[Xesam] Metadata Storage Daemon

Fri Jan 11 14:54:07 PST 2008

On 11/01/2008, Kevin Kubasik <kevin at kubasik.net> wrote:
> Alright, so there was a quick chat in the IRC last night where a few
> of us realized that we wanted a simple metadata storage implementation
> to try and centralize whats going on all crazy-like with several
> different daemons all coming from completely different directions. My
> rough proposal is really 2 part
> 1) A simple metadata storage service over dbus would be quite simple,
> obviously better API's cost us more time and energy, but the backbone
> of such a system is extremely rudimentary. I propose that we just go
> ahead and write one. No desktop search or filters etc. Just a few
> calls exposed to dbus to store, query and delete Triples (A Combo of
> some uniqueid, data, and the datatype/metadata). At its core this is a
> sqlite db with a little extra work.

Yes, and kudos for providing one! Good idea to use an ORM, why didn't
*I* think of that? :-) An easily hackable foundation with quite a lot
of functionality actually.

> 2) We take what we learn from the simple implementation and build it
> into a Xesam spec for metadata storage. As well as building an
> 'official' Gnome ontology.

Xesam has already put a lot of work into creating a desktop ontology,
as has Nepomuk (with a more advanced one). I think it would be foolish
to duplicate that work, especially since it has proven quite difficult
to create a *good* ontology.

As already pointed out elsewhere in this thread, there are some very
loose scribblings on http://xesam.org/main/XesamIteration2 about a
metadata interface. Feel free to put your thoughts there...

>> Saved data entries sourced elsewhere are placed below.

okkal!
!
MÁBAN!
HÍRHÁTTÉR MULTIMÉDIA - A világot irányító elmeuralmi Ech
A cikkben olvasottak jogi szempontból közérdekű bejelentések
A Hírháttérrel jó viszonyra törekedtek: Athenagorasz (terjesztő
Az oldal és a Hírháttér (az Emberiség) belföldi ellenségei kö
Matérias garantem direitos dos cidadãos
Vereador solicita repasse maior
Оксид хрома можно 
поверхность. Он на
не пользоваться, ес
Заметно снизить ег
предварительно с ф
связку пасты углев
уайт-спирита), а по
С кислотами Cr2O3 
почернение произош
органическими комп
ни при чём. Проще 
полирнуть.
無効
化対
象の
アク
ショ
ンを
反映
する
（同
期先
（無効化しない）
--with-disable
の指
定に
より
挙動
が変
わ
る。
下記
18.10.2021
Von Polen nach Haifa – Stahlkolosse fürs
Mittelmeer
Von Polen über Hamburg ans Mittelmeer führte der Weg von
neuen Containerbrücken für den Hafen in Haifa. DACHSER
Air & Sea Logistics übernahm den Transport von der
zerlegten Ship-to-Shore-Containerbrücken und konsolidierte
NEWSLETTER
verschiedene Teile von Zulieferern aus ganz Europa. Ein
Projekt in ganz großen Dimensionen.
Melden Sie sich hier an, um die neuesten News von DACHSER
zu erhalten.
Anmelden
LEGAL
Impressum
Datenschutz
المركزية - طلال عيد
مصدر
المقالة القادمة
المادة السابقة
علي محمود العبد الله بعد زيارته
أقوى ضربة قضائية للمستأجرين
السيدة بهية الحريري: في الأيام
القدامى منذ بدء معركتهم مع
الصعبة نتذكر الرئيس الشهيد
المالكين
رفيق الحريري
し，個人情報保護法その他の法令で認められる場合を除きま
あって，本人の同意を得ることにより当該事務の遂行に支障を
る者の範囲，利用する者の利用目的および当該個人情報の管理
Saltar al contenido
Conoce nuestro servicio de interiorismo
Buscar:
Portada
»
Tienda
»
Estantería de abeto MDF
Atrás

> While the strength of the current Xesam Query spec is a great
> indicator of how planning can design a wonderful system, I think
> metadata is slightly different. Any true store (that reaches the
> universal acceptance needed for ubiquity) needs to be generic, _any_
> metadata about _any_ source, with social rules governing where and how
> data is labeled. Since I had about an hour to kill this evening, I
> sloshed together some python to outline what I am getting at. The
> hodgepodge system I see as most prudent would handle an MP3 as follows

Agreed. A general RDF store (similar to what you provided) certainly
qualifies as generic in my book.

The current idea is to stick with the xesam onto for starters and then
allow custom ontology extensions.

> We throw in basic timestamping of all actions and I think we have 90%
> of the desktops metadata storage needs covered. The best part is that
> the footprint would be minuscule, and the code relatively stable.
> While a query system that supports wildcards etc would probably we way
> better, I more just wanted the idea to show. I used SQLObject since it
> makes life painless and I wanted to finish both this e-mail and the
> sample code in under an hour. Combined with proper namespacing of
> applications etc. This is all we really need at the core (maybe a few
> more columns or indexies). Anyways,  Please share API thoughts so we
> can at least pick a general direction. I would be really interested to
> know a little more about the more elaborate potential use cases.
> Honestly, I see 80% of use being:
> 1) Add lots of attributes for a Uri
> 2) Query for all attributes associated with a Uri or Query for a
> specific attribute associated with a Uri
> 3) Query for Uri sets that have a certain value in a certain
> attribute. * (This starts to venture into the realm of our indexers
> obviously this is a regular use case, and we would need it plenty, I'm
> just noting that any spec we try to make from this should probably
> _count_ on the other desktop searches indexing their metadata, so we
> really just filter on them.)

There is going to be a small overlap of functionality between the
indexer and the storage, but that is no harm I think. The storage
should support very simple select-style methods (along the lines you
present in your python demo).

Having only simple querying mechanisms on the storage should suffice
if we assume that there is an indexer available indexing the storage
(exposing a Xesam Search API).

> Anyways, the blob of silly test code is in a bzr brach at
> http://kubasik.net/dev/metadata_daemon.kkubasik/
> so feel free to bzr branch
> http://kubasik.net/dev/metadata_daemon.kkubasik/ away.
>
> I know this isn't at all near a full implementation or spec, but I did
> want to get the ball rolling on it, as it seems like a lot of people
> agree that an ultra-discreet (and part of Gnome proper) system for
> storing and querying metadata is in the near future.

I have one question that I have not really thought through myself yet...

Should the storage monitor files? Fx Should the store drop data on
files that are deleted? This makes good sense if we talk about
tagging, since I don't want to list files that had tag "foo" back when
they existed (apps could do a stat-dance to check existence, but i
would rather avoid that).

Or more generally updating internal structures if parts of graphs are
modified in a way that must be propagated for the layout to remain
consistent (fx clean up dead links[1]).

Cheers,
Mikkel

[1]: The storage could know from the onto which triplets are links.